ABC Family whipped up some intrigue on Tuesday night, as the premiere of its newest original series Pretty Little Liars drew 2.47 million viewers at 8 p.m.
Designed to appeal to a more hip female crowd, Pretty Little Liars put up encouraging numbers, drawing 1.1 million adults 18-49 and 854,000 women 18-49, making it the second-most-watched series premiere among those demos in ABC Family history. (The July 2008 debut of The Secret Life of the American Teenager drew 1.2 million viewers 18-49, per Nielsen ratings data.)
Younger viewers also took a shine to the show, as ABC Family set a personal best with 1.74 million viewers 12-34 and 1.51 million females 12-34.
Based on a series of popular young-adult novels, Pretty Little Liars follows a clique of high school girls who contend with the stuff that teen angst is made of: boys, shoplifting and, um, murder. A stylish mash-up of themes explored in films such as Heathers and Mean Girls, the show is at once spooky and steamy, but chaste enough for its 8 p.m. time slot. It’s like Gossip Girl with a curfew.
It’s been a big week for ABC Family, which on Monday night bowed the third season of Secret Life to huge numbers. The 8 p.m. June 7 premiere served up 3.2 million total viewers, of which more than half (1.7 million) were members of the 18-49 demo. Also well represented were viewers 12-34 (2.3 million) and the key female demos (women 18-49: 1.3 million; females 12-34: 1.8 million).
When compared to the season two finale, Secret Life improved by around 20 percent in the major demos.

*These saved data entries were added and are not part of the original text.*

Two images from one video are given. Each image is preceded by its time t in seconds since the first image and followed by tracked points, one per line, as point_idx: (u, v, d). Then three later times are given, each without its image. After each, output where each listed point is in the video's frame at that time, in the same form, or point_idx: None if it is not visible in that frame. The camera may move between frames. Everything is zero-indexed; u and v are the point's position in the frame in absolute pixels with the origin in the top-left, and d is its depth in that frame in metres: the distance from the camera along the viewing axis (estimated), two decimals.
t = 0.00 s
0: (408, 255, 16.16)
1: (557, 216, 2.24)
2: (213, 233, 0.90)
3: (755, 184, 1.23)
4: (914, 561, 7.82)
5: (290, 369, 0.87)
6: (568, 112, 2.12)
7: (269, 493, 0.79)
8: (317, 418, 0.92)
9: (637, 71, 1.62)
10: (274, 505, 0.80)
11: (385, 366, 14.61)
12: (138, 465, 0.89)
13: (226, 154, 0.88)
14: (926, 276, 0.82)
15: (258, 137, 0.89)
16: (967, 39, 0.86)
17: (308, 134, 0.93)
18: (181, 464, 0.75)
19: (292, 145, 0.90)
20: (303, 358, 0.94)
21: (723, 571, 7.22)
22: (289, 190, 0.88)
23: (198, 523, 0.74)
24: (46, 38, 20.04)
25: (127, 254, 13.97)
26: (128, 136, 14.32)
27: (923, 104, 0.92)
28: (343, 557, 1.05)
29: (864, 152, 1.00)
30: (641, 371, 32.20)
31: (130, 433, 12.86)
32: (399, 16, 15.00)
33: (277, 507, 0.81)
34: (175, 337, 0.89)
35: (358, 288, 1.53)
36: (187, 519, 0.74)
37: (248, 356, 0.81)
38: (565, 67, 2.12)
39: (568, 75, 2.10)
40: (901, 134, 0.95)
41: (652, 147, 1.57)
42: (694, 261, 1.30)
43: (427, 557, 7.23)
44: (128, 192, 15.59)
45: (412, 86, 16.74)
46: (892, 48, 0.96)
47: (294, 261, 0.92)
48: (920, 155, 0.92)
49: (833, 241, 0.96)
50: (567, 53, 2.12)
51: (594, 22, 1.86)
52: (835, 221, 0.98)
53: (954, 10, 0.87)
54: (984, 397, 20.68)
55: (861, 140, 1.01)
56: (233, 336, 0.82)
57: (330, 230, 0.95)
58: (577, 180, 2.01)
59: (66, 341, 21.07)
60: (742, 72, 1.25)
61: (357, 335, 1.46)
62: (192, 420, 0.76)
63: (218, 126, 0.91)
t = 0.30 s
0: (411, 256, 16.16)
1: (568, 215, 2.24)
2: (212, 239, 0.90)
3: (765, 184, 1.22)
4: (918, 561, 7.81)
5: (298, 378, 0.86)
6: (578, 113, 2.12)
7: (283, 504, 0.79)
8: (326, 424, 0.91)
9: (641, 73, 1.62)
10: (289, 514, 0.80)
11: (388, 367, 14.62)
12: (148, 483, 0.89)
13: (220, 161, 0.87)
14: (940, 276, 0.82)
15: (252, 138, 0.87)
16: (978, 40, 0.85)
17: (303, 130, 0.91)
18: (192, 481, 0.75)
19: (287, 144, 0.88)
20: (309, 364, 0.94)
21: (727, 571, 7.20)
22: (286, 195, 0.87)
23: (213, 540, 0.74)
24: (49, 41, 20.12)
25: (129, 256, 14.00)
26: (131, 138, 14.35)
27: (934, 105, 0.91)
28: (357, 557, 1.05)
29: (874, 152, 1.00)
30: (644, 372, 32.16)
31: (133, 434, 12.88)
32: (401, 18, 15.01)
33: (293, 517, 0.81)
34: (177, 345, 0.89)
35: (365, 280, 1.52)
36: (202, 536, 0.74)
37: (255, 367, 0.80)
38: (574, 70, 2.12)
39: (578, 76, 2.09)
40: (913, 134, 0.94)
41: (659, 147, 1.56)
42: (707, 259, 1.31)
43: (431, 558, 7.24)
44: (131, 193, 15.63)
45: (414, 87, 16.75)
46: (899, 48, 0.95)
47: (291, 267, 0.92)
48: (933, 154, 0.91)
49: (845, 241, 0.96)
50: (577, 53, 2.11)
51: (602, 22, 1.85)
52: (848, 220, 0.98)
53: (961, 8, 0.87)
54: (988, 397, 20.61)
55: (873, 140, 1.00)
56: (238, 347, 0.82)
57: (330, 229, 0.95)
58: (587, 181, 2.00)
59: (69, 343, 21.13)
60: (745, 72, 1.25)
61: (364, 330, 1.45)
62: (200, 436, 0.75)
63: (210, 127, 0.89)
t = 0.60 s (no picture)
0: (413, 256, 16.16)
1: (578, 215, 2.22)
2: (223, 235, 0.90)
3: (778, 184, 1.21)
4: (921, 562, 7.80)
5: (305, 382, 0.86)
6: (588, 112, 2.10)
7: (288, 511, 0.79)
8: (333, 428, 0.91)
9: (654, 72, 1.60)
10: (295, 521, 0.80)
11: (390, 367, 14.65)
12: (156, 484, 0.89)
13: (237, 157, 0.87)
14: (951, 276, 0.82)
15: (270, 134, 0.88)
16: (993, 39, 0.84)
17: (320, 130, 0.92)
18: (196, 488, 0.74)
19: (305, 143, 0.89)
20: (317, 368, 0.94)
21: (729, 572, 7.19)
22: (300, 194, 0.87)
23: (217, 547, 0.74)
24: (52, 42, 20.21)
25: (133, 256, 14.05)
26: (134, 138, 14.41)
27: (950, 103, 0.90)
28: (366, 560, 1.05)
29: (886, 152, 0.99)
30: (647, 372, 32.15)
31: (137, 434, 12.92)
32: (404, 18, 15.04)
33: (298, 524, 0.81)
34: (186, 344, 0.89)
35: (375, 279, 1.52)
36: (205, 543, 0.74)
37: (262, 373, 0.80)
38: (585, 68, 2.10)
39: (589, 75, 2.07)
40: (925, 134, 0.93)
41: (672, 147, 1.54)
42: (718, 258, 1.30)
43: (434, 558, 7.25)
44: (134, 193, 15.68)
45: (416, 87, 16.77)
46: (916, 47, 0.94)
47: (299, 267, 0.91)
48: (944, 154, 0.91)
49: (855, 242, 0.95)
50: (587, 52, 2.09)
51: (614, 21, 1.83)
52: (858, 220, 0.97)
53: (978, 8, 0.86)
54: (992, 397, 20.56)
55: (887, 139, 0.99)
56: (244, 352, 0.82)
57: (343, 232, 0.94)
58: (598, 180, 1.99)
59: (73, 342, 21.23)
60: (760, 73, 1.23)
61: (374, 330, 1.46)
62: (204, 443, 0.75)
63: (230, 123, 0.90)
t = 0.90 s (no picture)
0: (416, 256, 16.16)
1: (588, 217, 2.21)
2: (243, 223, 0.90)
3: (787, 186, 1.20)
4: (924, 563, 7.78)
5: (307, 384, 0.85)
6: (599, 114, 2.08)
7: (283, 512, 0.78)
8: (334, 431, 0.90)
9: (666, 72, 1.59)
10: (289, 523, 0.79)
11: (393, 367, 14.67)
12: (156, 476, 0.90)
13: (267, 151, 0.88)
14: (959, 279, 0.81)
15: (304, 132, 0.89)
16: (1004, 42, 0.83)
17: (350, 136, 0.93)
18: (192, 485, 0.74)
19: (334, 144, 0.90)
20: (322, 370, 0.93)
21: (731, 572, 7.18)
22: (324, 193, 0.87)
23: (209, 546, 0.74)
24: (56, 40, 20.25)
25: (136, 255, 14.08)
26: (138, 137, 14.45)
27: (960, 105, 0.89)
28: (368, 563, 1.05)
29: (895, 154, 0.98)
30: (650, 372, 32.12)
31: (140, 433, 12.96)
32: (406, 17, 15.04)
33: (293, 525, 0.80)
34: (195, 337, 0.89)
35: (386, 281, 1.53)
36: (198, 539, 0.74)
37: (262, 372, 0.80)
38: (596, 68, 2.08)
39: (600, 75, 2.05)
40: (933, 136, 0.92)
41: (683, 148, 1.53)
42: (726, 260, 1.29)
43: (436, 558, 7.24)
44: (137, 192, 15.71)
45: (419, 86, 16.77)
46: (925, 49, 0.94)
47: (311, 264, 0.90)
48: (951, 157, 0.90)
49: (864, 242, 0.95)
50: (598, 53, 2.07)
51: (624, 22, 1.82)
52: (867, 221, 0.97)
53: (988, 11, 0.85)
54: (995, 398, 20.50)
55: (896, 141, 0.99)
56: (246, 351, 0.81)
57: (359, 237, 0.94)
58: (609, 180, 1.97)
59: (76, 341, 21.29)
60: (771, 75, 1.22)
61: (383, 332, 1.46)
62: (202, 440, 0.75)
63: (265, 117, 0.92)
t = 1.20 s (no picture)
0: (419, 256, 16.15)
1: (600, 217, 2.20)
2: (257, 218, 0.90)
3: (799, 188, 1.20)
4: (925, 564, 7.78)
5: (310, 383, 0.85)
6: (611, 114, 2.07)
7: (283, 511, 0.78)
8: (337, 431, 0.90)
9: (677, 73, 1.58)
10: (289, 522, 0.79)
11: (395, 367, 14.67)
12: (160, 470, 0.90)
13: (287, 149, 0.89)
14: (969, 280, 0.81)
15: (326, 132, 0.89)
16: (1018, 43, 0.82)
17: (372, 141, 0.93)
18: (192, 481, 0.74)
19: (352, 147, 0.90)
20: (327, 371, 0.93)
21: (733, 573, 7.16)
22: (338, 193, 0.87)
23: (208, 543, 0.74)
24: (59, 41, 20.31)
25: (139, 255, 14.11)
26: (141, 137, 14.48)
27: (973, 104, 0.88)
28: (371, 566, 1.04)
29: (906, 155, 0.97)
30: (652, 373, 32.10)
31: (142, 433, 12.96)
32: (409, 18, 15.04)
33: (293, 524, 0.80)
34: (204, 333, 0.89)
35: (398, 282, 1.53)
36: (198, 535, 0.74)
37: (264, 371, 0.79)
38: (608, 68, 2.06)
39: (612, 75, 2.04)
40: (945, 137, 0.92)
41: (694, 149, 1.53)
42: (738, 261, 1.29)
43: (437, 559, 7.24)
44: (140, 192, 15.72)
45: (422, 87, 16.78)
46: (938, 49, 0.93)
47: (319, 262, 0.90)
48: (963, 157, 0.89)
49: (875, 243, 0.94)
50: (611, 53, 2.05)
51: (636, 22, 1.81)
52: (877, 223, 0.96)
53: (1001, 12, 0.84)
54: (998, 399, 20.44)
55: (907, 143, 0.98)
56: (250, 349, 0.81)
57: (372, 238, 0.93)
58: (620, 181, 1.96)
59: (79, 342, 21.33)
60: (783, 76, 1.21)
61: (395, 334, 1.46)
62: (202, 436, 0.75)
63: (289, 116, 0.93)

ABC Family closed out the first quarter of 2010 ranked No. 9 among all ad-supported cable nets, averaging 1.49 million total viewers in prime, a gain of 5 percent from the year-ago period. Deliveries of women 18-49 were flat in Q1, as the net held onto fifth place in the demo with 423,000 viewers. Adults 18-49 were off a few ticks to 649,000.
Last year, ABC Family took in $315.6 million in net ad sales revenue, an increase of 1 percent from 2008 per SNL Kagan estimates.